= Skinned Knuckles =

American trade publication

Skinned Knuckles is a monthly publication written by and for antique and classic automobile restorers. Fondly known to subscribers merely as "SK", it answers to either name. It has been in continuous publication since 1976. This journal promotes authentic restoration of cars and trucks. It does not advocate modification, alteration or ‘hot-rodding’. Its mission is to preserve the historical integrity of vehicles, ranging from the earliest electric, steam and internal combustion or gasoline engines to the period where legislation dictated emission controls and computers replaced the mechanical components of a car.

==History and profile==
Initially founded by Bill Cannon in 1976, the first issue was published in February 1977. The early issues have become true collector's items, sought by restorers to complete their library. For the past fifteen years, editor Neil Maken has maintained the original mission of Authentic Restoration — bringing the car or truck back to the condition which it was in when it first left the factory. Over the years a number of very well known and highly respected names in the automotive restoration hobby have contributed articles, thoughts and opinions to this journal. Thousands of articles, shop-hints, product and book reviews, short-cuts and vehicle analysis have appeared in the 525+ issues.
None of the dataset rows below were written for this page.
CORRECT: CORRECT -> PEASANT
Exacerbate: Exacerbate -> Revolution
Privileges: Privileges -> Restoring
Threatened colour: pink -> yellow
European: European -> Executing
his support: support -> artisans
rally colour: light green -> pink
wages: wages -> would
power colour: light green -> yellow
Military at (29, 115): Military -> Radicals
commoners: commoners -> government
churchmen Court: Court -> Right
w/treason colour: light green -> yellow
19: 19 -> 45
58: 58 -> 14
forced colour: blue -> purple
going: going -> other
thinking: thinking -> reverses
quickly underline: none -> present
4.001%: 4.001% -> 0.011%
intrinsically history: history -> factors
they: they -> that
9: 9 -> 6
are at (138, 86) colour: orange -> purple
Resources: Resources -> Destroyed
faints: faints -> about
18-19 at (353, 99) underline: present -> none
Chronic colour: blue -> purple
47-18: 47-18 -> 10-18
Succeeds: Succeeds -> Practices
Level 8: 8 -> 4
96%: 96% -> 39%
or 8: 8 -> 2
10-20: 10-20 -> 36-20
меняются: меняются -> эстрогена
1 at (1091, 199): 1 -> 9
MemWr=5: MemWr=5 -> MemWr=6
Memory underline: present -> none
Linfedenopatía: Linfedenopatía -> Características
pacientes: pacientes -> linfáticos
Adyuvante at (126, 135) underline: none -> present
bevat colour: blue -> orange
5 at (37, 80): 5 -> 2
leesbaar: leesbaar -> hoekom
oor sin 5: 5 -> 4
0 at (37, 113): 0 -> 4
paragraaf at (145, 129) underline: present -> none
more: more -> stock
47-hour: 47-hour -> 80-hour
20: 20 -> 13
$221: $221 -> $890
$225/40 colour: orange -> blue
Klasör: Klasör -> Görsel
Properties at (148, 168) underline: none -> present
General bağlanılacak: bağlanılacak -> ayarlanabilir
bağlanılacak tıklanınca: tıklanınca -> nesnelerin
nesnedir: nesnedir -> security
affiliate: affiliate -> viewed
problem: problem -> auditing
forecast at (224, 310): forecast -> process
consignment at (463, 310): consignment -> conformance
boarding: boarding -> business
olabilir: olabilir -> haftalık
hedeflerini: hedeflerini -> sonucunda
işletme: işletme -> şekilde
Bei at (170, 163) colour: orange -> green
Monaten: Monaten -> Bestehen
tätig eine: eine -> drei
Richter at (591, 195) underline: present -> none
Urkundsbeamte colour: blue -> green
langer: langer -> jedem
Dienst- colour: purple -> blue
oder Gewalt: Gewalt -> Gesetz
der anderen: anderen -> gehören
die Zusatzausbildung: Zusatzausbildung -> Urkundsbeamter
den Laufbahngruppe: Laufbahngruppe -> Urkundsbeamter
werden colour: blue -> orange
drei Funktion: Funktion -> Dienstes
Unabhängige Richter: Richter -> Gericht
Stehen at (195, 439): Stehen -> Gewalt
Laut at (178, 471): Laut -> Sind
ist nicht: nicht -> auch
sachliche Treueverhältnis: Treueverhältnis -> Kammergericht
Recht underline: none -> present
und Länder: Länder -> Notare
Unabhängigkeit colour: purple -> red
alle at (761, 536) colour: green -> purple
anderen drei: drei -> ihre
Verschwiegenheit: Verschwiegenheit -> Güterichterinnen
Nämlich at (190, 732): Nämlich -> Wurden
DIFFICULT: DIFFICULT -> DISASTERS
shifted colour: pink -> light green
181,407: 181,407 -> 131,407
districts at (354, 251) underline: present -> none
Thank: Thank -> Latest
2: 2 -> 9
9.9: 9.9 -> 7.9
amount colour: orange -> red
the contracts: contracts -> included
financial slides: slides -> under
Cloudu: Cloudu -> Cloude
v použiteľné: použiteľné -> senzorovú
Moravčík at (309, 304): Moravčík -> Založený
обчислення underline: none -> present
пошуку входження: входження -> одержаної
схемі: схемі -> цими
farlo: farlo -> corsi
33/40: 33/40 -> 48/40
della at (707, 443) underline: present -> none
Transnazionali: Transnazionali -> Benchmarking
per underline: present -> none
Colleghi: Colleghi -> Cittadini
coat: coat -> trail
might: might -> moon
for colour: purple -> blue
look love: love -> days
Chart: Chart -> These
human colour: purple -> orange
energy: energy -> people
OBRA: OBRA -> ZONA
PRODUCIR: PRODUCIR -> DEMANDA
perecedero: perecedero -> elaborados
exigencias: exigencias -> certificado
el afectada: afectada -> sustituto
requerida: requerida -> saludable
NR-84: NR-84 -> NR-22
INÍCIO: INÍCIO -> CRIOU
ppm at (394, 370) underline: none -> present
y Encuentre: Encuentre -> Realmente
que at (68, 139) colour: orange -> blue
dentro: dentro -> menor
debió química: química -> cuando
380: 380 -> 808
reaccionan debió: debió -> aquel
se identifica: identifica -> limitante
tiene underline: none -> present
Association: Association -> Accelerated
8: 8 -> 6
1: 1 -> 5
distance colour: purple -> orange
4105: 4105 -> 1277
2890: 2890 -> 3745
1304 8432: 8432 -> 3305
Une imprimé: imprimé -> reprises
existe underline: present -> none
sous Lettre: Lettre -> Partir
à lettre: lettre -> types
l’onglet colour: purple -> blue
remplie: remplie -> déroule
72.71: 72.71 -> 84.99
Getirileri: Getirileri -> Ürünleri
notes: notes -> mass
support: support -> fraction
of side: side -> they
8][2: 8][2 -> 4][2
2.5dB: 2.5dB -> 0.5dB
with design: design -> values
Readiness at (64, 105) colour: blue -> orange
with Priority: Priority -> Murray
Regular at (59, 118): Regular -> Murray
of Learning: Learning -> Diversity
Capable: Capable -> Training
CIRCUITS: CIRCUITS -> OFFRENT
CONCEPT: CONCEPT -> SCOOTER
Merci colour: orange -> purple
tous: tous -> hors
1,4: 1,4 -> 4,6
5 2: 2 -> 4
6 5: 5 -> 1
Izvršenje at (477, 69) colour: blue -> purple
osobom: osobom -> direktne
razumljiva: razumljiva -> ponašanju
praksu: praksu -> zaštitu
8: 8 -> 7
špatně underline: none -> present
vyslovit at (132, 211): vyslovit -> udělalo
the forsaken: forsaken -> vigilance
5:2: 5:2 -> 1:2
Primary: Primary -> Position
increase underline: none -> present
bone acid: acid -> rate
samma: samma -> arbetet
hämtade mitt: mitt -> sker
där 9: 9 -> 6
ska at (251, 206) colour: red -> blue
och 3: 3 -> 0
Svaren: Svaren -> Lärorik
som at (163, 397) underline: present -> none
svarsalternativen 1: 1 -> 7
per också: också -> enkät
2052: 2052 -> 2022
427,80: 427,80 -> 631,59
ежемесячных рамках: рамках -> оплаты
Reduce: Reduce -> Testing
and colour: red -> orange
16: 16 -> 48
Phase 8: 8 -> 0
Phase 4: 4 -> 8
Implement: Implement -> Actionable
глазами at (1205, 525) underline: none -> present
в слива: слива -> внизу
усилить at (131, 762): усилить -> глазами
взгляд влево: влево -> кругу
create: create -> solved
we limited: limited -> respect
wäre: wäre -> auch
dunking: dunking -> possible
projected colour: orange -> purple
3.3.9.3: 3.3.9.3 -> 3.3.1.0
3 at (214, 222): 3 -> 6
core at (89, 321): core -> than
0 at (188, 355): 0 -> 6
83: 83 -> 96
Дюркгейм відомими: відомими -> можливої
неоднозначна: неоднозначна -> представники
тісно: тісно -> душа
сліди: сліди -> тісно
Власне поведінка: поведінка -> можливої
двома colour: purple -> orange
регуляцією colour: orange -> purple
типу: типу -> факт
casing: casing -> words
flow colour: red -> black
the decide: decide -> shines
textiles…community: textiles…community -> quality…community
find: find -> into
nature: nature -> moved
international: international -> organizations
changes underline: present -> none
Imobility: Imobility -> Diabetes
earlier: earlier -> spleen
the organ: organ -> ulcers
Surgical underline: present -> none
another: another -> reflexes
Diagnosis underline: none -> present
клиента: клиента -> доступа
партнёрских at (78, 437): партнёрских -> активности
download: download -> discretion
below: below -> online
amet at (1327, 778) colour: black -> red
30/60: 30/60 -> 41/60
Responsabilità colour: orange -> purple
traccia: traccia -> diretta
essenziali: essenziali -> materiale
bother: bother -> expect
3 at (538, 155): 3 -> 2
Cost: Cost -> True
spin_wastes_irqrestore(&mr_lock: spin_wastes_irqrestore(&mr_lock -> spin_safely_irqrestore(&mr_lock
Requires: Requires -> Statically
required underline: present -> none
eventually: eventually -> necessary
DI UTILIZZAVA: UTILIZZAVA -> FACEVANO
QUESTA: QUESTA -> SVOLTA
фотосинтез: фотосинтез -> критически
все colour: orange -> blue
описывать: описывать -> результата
Many of these back issues are still available from the original inventory. The magazine is based in Huntington Beach, California.

Selected columns from Skinned Knuckles appear regularly in such publications as Vintage Truck magazine, The Pierce-Arrow Society newsletters, Old Cars Weekly and the Old Cars Weekly Guide to Restoration, and numerous antique-car club newsletters.

From the beginning, and continuing today, Skinned Knuckles is available by subscription only, not on the newsstands. Many of the current subscribers are also original subscribers, priding themselves on owning complete libraries dating from Volume 1, Issue 1.

Skinned Knuckles prides itself on the fact that it is not merely a ‘picture’ magazine of pretty cars and trucks, but is specifically written for the collector interested in restoring a vehicle to its original condition. They are in the technical forefront of restoration and other subjects of a topical and timely nature. There is a carefully balanced mix between the traditional "antique" automobiles and trucks—pre-World War II—and the "newer" collectibles which are the center of interest to some of the younger, new-to-the-hobby collector. The journal is geared toward the handy, grease-under-the-fingernails type of mechanic. Subscribers drive their cars, not merely display them at car shows. They are proud of their vehicles.

Skinned Knuckles seem to have stopped publishing. The website and phone numbers are no longer active and current subscribers no longer receive issues. I received my most current issue in April 2021 but others have received their last one in September.